TASK DESCRIPTION
From the entries that follow, work out how many lines contain "contexte". Write the number only.

(THE DATA begins)

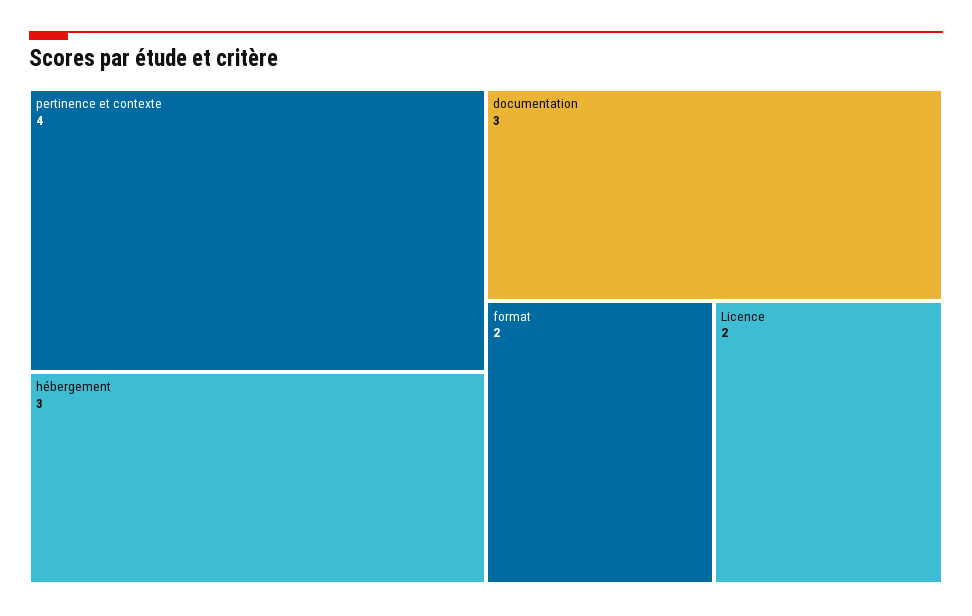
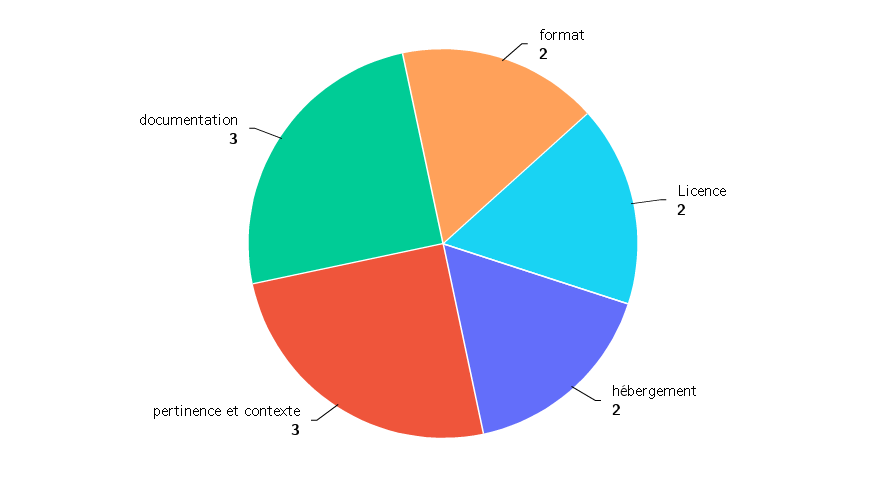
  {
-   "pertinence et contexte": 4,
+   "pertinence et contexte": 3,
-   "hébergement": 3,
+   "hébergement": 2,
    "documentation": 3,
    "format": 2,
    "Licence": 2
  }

(THE DATA ends)
(THE DATA begins)

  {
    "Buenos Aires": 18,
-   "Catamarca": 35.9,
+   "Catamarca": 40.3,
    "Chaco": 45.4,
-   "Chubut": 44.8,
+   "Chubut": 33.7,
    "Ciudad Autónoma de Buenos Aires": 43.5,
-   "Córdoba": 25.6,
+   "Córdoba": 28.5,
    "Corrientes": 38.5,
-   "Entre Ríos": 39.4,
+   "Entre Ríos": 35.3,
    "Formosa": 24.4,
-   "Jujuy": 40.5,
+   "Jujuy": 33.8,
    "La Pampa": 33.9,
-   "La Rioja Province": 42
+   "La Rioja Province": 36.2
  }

(THE DATA ends)

ANSWER SPACE
2